Testo della pagina ::
* * * * *

Hai presente il tennis a mandorla? (1/2)

di Sergio Pastena

Le chiamano ondate. Cos’è un’ondata nello sport? L’ondata è quando il movimento di un paese produce un numero di atleti di talento sensibilmente superiore alla sua media abituale, e già qui capiamo quanto la cosa sia relativa: quattro top 100 per gli Stati Uniti sono un fallimento, per il Portogallo sono un’ondata. Il Giappone, nel tennis, di ondate ne ha avute due e la prima la conoscono in pochi. Andiamo a parlare un po’ del tennis nel Sol Levante con questo speciale in due parti.

Quasi cent’anni fa…

Ichiya Kumagae e Zenzo Shimizu

Siamo negli anni ’20 del secolo scorso e il Giappone, in buona sostanza, nel tennis è quanto di più vicino ci sia allo zero assoluto. Nessuno li conosce, i pochi che fanno apparizioni negli Slam sono declassati a fenomeno folcloristico e quando qualcuno di loro vince una partita più che merito suo è colpa dell’avversario che, evidentemente, non ha saputo opporsi a un tennista mediocre. Mediocre per definizione, perché giapponese.

Il nome da cui partiamo è quello di Zenzo Shimizu anche se, come vedremo, avremmo potuto tranquillamente scegliere qualcun altro. Shimizu, però, ha due caratteristiche che lo inseriscono di diritto nella storia del tennis giapponese: è stato l’unico a raggiungere la finale dei candidati in uno Slam ed inoltre ha guidato i nipponici alla grande impresa di Davis del 1921.

* * * * *

Materiale dell'esercizio ::
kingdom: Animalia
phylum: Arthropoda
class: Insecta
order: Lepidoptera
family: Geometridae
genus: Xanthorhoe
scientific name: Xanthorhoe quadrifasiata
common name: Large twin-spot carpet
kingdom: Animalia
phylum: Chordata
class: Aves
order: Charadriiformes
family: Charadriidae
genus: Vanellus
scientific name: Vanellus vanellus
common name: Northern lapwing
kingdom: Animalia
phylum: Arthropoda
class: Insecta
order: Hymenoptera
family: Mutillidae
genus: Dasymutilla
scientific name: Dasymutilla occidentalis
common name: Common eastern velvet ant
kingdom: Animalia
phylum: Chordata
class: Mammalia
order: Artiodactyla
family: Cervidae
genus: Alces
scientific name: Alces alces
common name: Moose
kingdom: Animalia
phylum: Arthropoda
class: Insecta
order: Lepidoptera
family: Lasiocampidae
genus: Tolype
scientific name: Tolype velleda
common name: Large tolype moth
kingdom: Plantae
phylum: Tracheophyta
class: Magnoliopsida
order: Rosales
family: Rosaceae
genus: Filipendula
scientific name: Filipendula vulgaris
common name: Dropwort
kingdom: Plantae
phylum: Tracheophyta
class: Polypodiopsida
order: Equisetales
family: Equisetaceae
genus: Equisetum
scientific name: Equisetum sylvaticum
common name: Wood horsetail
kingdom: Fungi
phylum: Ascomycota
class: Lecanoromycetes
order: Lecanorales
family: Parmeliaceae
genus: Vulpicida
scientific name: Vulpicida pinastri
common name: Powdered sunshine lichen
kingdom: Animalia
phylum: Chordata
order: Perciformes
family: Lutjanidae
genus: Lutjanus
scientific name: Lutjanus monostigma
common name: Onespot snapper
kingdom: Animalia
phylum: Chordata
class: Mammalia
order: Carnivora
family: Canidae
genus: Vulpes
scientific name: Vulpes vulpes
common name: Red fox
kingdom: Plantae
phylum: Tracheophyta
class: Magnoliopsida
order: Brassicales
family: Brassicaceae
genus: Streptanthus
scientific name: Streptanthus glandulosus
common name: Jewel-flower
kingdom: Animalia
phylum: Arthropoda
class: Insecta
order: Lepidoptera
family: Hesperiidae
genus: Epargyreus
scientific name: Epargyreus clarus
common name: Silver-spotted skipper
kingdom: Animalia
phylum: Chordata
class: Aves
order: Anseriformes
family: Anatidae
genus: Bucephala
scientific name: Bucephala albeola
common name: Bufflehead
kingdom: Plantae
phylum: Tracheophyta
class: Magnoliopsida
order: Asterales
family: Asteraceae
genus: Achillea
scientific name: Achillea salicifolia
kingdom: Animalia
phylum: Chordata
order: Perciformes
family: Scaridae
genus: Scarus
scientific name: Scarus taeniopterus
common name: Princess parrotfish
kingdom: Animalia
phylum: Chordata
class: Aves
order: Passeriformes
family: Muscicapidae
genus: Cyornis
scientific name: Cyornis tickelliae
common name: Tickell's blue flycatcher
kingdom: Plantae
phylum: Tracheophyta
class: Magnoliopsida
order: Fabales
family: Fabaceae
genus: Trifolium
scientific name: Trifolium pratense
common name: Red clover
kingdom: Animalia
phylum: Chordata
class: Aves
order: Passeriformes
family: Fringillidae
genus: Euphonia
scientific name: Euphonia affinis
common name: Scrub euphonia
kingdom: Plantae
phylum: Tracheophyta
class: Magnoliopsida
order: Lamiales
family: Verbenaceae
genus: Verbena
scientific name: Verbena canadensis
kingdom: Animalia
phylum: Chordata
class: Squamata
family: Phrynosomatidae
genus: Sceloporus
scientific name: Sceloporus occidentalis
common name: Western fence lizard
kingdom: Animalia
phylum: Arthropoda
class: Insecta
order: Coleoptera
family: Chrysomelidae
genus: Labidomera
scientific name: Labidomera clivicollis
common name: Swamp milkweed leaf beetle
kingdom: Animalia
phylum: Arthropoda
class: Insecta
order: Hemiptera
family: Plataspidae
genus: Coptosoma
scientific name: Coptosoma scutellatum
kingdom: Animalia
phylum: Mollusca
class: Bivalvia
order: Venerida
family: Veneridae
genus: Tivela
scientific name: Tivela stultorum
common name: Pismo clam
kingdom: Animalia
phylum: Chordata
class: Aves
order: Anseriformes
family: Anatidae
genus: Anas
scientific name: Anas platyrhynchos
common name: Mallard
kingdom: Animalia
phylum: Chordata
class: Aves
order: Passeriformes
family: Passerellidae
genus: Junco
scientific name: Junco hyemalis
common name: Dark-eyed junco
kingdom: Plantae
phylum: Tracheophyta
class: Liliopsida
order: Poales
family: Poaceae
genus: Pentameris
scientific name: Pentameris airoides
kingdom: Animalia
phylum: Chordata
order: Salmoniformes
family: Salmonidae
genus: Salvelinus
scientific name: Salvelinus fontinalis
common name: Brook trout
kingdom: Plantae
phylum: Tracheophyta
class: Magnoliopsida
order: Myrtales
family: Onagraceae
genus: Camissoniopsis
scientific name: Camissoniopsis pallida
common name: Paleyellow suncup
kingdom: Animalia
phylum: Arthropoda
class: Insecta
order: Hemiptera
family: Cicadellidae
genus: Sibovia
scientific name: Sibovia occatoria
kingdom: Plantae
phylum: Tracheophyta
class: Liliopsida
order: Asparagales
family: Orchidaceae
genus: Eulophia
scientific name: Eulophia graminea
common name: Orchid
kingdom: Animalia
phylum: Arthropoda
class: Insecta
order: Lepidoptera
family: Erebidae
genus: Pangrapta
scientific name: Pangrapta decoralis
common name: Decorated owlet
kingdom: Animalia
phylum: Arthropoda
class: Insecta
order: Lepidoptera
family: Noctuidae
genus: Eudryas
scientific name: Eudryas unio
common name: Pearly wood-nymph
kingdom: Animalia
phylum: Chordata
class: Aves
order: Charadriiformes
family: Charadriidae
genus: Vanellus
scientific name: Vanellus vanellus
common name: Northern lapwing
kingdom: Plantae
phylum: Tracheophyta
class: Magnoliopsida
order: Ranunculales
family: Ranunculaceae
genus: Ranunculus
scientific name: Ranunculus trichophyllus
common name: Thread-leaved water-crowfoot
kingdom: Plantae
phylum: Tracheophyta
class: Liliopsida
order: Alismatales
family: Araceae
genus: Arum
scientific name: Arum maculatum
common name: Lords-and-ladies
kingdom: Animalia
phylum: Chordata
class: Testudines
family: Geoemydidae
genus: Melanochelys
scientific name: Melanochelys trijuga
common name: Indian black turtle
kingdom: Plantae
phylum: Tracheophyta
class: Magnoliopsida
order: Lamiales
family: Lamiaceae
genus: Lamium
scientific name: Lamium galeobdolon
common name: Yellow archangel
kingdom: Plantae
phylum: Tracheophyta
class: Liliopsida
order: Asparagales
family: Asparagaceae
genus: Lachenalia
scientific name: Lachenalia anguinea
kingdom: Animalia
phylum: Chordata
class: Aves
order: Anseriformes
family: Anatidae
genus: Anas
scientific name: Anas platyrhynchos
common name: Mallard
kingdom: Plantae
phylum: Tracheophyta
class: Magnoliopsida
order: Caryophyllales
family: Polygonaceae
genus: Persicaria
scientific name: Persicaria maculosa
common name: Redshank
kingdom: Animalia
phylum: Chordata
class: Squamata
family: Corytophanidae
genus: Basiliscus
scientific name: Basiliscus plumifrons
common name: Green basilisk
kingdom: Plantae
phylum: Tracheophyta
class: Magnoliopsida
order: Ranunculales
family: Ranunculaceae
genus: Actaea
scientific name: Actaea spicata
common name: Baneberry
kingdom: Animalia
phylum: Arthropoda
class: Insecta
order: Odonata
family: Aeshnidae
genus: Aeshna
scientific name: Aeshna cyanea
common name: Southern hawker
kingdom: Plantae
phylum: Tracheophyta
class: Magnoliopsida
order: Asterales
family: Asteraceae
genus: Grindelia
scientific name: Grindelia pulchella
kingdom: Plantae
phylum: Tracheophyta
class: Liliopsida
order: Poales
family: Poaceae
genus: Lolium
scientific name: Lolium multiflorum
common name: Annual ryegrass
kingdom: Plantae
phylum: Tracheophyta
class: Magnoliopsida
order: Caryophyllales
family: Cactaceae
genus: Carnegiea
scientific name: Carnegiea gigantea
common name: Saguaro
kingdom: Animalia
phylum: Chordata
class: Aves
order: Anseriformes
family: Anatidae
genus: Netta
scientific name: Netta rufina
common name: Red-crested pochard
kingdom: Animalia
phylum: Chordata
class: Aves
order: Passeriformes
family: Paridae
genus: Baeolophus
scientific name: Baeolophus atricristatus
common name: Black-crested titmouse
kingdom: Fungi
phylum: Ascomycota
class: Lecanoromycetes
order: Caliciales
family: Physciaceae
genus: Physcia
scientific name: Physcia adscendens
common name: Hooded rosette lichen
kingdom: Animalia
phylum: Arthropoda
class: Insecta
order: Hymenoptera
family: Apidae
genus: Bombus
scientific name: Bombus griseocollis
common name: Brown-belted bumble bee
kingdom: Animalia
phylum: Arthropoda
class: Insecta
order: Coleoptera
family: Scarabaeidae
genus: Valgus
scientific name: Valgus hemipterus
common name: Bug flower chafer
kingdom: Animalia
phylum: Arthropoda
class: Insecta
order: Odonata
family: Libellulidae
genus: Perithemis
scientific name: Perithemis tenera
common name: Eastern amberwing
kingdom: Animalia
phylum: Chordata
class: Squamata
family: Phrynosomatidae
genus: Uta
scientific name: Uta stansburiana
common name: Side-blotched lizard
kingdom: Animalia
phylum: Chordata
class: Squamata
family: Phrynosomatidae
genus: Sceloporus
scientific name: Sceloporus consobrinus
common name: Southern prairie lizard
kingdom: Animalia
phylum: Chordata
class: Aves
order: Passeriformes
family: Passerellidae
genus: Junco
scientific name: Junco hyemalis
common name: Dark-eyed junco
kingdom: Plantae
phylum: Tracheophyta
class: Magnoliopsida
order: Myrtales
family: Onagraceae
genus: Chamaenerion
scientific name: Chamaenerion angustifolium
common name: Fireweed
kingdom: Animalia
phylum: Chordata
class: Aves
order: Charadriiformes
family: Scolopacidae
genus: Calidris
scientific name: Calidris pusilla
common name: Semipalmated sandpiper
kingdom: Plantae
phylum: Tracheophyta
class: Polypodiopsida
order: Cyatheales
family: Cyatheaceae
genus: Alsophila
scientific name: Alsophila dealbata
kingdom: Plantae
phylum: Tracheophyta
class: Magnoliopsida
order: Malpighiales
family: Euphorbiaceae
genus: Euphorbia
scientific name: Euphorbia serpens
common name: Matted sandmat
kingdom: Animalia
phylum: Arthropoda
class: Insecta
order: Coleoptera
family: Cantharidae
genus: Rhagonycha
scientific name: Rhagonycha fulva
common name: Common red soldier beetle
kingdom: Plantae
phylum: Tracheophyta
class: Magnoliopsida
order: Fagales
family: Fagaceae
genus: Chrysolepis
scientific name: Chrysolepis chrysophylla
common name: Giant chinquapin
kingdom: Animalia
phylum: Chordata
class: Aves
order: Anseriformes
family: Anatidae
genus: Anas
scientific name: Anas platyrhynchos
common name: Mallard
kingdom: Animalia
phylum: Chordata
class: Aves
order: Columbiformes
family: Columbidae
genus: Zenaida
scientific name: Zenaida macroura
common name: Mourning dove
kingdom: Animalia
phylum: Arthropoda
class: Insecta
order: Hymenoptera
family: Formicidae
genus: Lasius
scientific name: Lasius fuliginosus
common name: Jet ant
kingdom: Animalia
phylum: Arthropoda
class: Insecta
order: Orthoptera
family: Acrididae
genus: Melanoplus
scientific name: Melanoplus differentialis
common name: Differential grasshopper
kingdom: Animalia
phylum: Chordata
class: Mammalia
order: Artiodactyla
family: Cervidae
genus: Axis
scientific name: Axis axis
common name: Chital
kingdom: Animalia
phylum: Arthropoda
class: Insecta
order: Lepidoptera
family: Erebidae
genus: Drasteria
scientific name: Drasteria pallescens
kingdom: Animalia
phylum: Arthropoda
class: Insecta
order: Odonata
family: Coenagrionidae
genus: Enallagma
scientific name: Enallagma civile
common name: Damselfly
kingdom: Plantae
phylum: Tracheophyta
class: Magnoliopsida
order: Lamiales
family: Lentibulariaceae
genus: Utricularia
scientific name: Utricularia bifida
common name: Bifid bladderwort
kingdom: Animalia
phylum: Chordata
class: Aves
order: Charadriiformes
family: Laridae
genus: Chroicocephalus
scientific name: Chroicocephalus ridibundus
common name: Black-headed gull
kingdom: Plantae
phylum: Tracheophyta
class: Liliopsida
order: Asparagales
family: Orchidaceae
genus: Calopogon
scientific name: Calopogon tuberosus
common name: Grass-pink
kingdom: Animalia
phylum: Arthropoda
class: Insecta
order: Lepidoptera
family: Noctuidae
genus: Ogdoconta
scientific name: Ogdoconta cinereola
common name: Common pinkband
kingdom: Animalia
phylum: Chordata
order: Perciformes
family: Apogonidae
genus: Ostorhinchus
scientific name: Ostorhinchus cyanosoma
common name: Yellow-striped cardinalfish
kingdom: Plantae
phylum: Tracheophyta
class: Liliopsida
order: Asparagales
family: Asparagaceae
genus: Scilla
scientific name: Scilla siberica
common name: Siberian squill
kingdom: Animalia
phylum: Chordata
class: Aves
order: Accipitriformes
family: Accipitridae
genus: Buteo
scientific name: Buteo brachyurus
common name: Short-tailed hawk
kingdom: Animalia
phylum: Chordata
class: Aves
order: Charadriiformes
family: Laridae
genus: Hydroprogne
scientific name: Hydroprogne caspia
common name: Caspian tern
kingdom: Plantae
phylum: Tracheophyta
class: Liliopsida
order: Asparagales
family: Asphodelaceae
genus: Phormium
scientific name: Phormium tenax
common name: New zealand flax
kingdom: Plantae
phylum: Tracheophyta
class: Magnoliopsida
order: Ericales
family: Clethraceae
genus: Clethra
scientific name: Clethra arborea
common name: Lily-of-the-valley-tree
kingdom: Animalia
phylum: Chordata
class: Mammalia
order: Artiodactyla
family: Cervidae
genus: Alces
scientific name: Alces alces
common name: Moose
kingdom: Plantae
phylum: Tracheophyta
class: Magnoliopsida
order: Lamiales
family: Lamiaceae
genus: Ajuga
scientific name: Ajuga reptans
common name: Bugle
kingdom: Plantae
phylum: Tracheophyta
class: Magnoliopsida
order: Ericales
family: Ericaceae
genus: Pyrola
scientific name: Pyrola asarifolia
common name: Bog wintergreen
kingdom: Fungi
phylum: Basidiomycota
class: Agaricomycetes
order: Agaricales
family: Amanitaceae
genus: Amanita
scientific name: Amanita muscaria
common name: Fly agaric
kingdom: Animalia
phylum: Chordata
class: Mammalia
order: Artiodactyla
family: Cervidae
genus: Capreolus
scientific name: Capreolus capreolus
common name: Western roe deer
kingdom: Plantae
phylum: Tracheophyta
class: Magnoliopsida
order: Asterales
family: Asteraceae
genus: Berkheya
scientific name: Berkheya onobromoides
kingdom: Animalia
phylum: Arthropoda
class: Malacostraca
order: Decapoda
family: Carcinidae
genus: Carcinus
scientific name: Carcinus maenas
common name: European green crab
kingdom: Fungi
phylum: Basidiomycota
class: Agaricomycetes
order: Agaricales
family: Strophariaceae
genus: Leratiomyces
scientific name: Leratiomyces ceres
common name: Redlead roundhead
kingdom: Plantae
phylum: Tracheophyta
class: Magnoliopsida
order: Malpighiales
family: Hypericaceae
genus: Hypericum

* * * * *

Cosa fare ::
(1) Tra le righe, non nell'articolo sul tennis giapponese, riporta sotto forma di elenco numerato quelle che vanno dalla riga con "scientific name: Lolium multiflorum" fino alla riga con "genus: Baeolophus", entrambe comprese, tralasciando quelle vuote.
(2) Porta avanti l'articolo sul tennis in Giappone oltre la sua ultima frase.
Le righe non hanno alcun legame con il testo.

Risposte per compito ::
(1)
1. scientific name: Lolium multiflorum
2. common name: Annual ryegrass
3. kingdom: Plantae
4. phylum: Tracheophyta
5. class: Magnoliopsida
6. order: Caryophyllales
7. family: Cactaceae
8. genus: Carnegiea
9. scientific name: Carnegiea gigantea
10. common name: Saguaro
11. kingdom: Animalia
12. phylum: Chordata
13. class: Aves
14. order: Anseriformes
15. family: Anatidae
16. genus: Netta
17. scientific name: Netta rufina
18. common name: Red-crested pochard
19. kingdom: Animalia
20. phylum: Chordata
21. class: Aves
22. order: Passeriformes
23. family: Paridae
24. genus: Baeolophus

(2)
La finale Slam di cui parliamo è quella di Wimbledon 1920: ricordiamo che all’epoca c’era un torneo dei candidati e poi il vincente sfidava il detentore dell’anno precedente. C’era Shimizu e la gente se lo filava il necessario, anche quando battè un britannico sconosciuto al primo turno: il secondo prevedeva Gordon Lowe, vincitore degli Australian Open 1915, e doveva essere un’esecuzione. Sì, di quello sbagliato: Shimizu si impose 6-2 6-2 6-8 6-2 e volò al turno successivo contro Andrè Gobert, francese, due Roland Garros in bacheca. Dopo una partenza sprint del nipponico ci fu la rimonta del francese e si finì al quinto, dove a spuntarla fu proprio Shimizu clamorosamente. Un giapponese agli ottavi. Pazienza, non è che gli inglesi gradissero troppo l’idea di essere vendicati da un francese, tanto.

La rabbia, tuttavia, dovette tornare prepotente quando Shimizu, dopo aver fatto fuori l’ex campione olimpico Augustinos Zerlendis, greco, tornò a prendersela coi britannici lasciando prima la miseria di tre games a Neville Willford e poi un set (ma se games negli altri tre) all’ultimo inglese rimasto in gara, Theodore Mavrogordato. Finale tra Shimizu e Tilden, americano. Ad attendere il detentore Gerald Patterson, australiano. Per la prima volta nessun inglese in finale da quanto Wimbledon esisteva. Umiliazione totale.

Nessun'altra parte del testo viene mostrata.